Work to complete - Reproduce every line of the listing below word for word, omitting the pictures.

Recorded data -
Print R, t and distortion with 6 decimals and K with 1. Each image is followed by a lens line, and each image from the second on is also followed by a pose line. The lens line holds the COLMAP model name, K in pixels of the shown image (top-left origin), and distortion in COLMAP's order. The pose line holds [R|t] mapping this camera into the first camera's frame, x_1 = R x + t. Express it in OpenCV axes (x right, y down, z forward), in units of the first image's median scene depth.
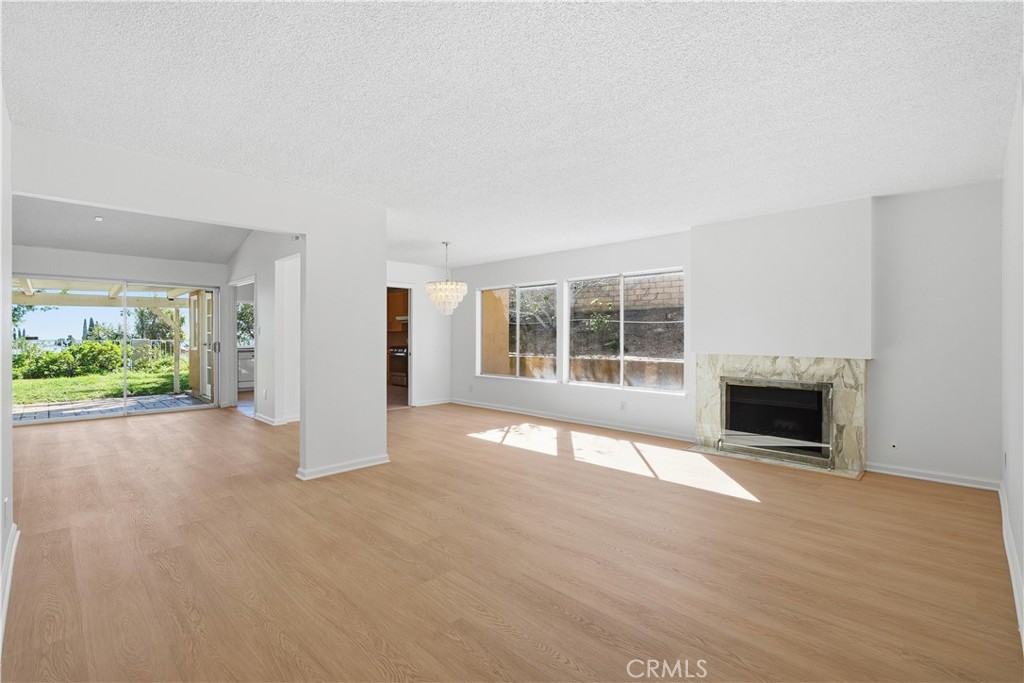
lens RADIAL K [[466.5, 0, 521.6], [0, 466.5, 338.6], [0, 0, 1]] dist [-0.007602, 0.003199]
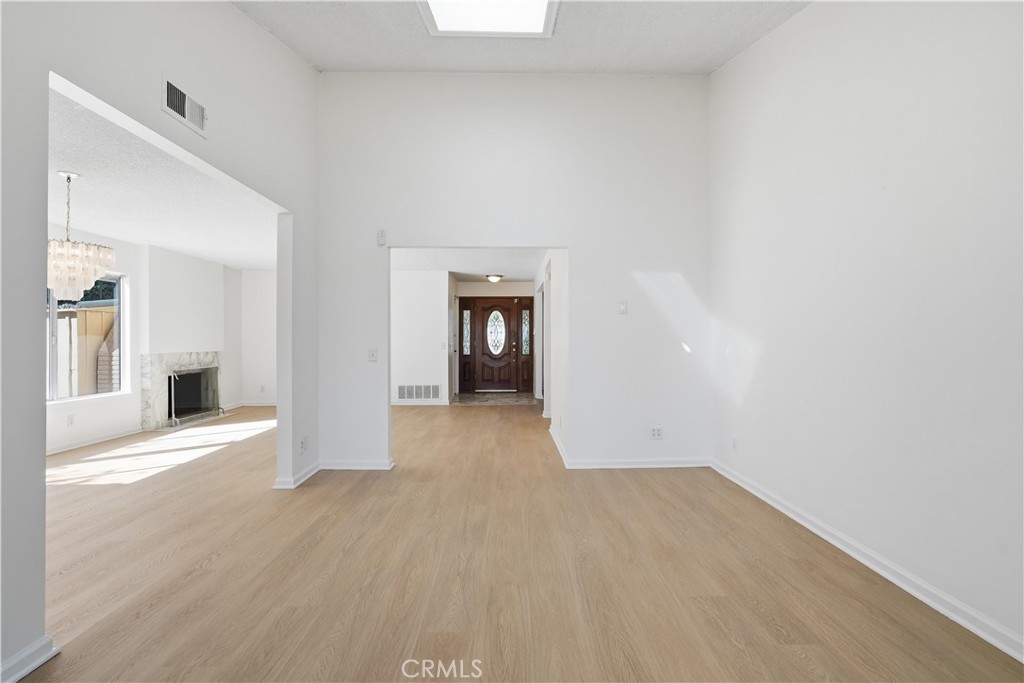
lens RADIAL K [[466.5, 0, 510.2], [0, 466.5, 336.3], [0, 0, 1]] dist [-0.007602, 0.003199]
pose [[-0.703986, 0.006062, 0.710188, -1.280351], [0.003618, 0.999981, -0.004948, -0.001927], [-0.710205, -0.000914, -0.703994, 1.384975]]
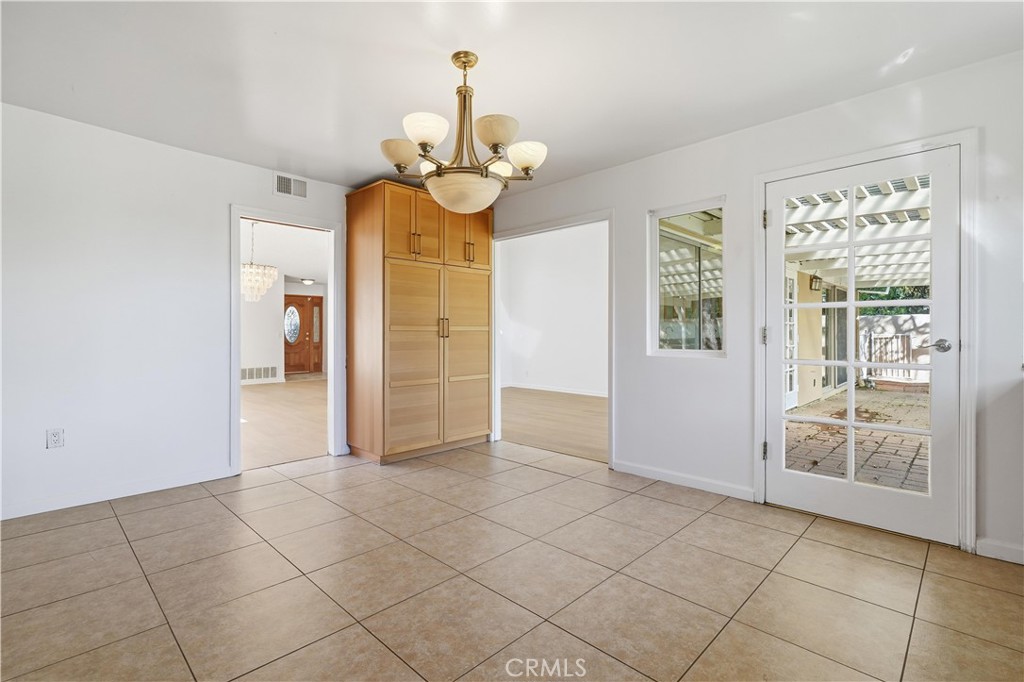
lens RADIAL K [[466.5, 0, 510.1], [0, 466.5, 332.3], [0, 0, 1]] dist [-0.007602, 0.003199]
pose [[-0.999978, 0.004180, 0.005197, -0.910767], [0.004188, 0.999990, 0.001544, 0.015791], [-0.005191, 0.001566, -0.999985, 2.599012]]
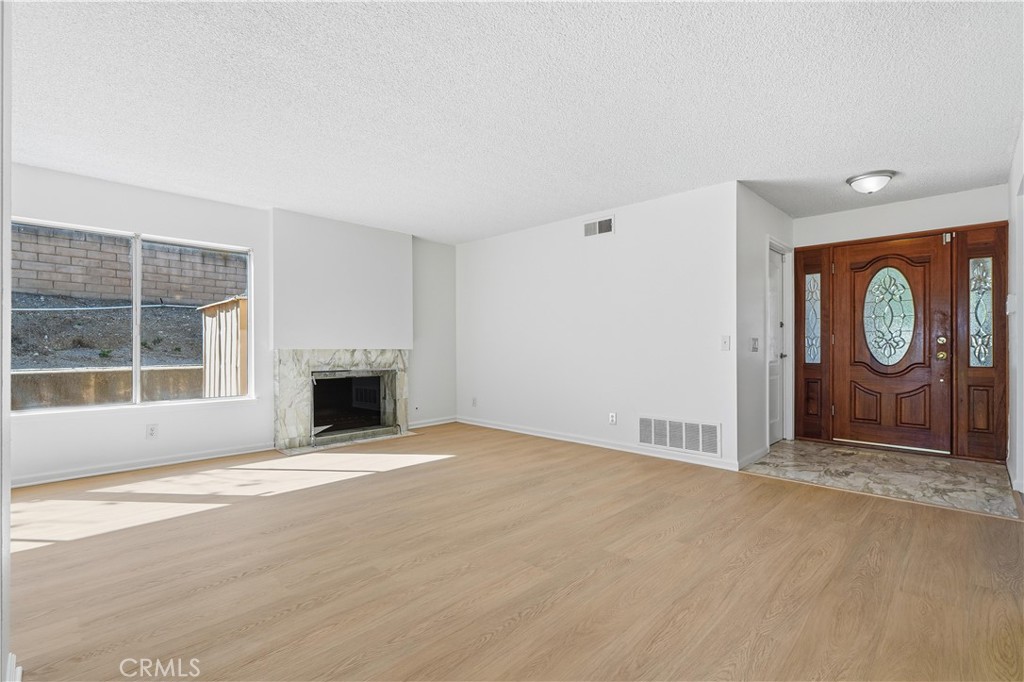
lens RADIAL K [[466.5, 0, 515.3], [0, 466.5, 344.2], [0, 0, 1]] dist [-0.007602, 0.003199]
pose [[-0.004375, 0.001557, 0.999989, -0.620749], [0.002937, 0.999994, -0.001544, 0.029329], [-0.999986, 0.002931, -0.004380, 0.640708]]
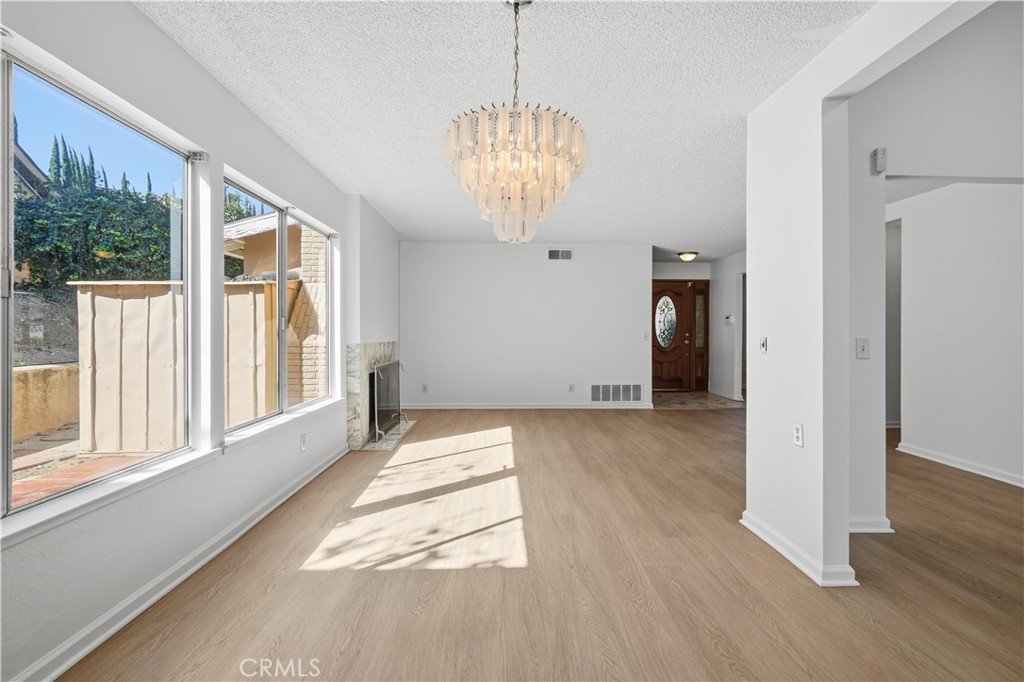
lens RADIAL K [[466.5, 0, 519.0], [0, 466.5, 323.7], [0, 0, 1]] dist [-0.007602, 0.003199]
pose [[-0.721952, 0.005594, 0.691920, -0.503019], [-0.005008, 0.999899, -0.013310, 0.006674], [-0.691925, -0.013075, -0.721851, 1.660920]]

Written answer -
Print R, t and distortion with 6 decimals and K with 1. Each image is followed by a lens line, and each image from the second on is also followed by a pose line. The lens line holds the COLMAP model name, K in pixels of the shown image (top-left origin), and distortion in COLMAP's order. The pose line holds [R|t] mapping this camera into the first camera's frame, x_1 = R x + t. Express it in OpenCV axes (x right, y down, z forward), in units of the first image's median scene depth.
lens RADIAL K [[466.5, 0, 521.6], [0, 466.5, 338.6], [0, 0, 1]] dist [-0.007602, 0.003199]
lens RADIAL K [[466.5, 0, 510.2], [0, 466.5, 336.3], [0, 0, 1]] dist [-0.007602, 0.003199]
pose [[-0.703986, 0.006062, 0.710188, -1.280351], [0.003618, 0.999981, -0.004948, -0.001927], [-0.710205, -0.000914, -0.703994, 1.384975]]
lens RADIAL K [[466.5, 0, 510.1], [0, 466.5, 332.3], [0, 0, 1]] dist [-0.007602, 0.003199]
pose [[-0.999978, 0.004180, 0.005197, -0.910767], [0.004188, 0.999990, 0.001544, 0.015791], [-0.005191, 0.001566, -0.999985, 2.599012]]
lens RADIAL K [[466.5, 0, 515.3], [0, 466.5, 344.2], [0, 0, 1]] dist [-0.007602, 0.003199]
pose [[-0.004375, 0.001557, 0.999989, -0.620749], [0.002937, 0.999994, -0.001544, 0.029329], [-0.999986, 0.002931, -0.004380, 0.640708]]
lens RADIAL K [[466.5, 0, 519.0], [0, 466.5, 323.7], [0, 0, 1]] dist [-0.007602, 0.003199]
pose [[-0.721952, 0.005594, 0.691920, -0.503019], [-0.005008, 0.999899, -0.013310, 0.006674], [-0.691925, -0.013075, -0.721851, 1.660920]]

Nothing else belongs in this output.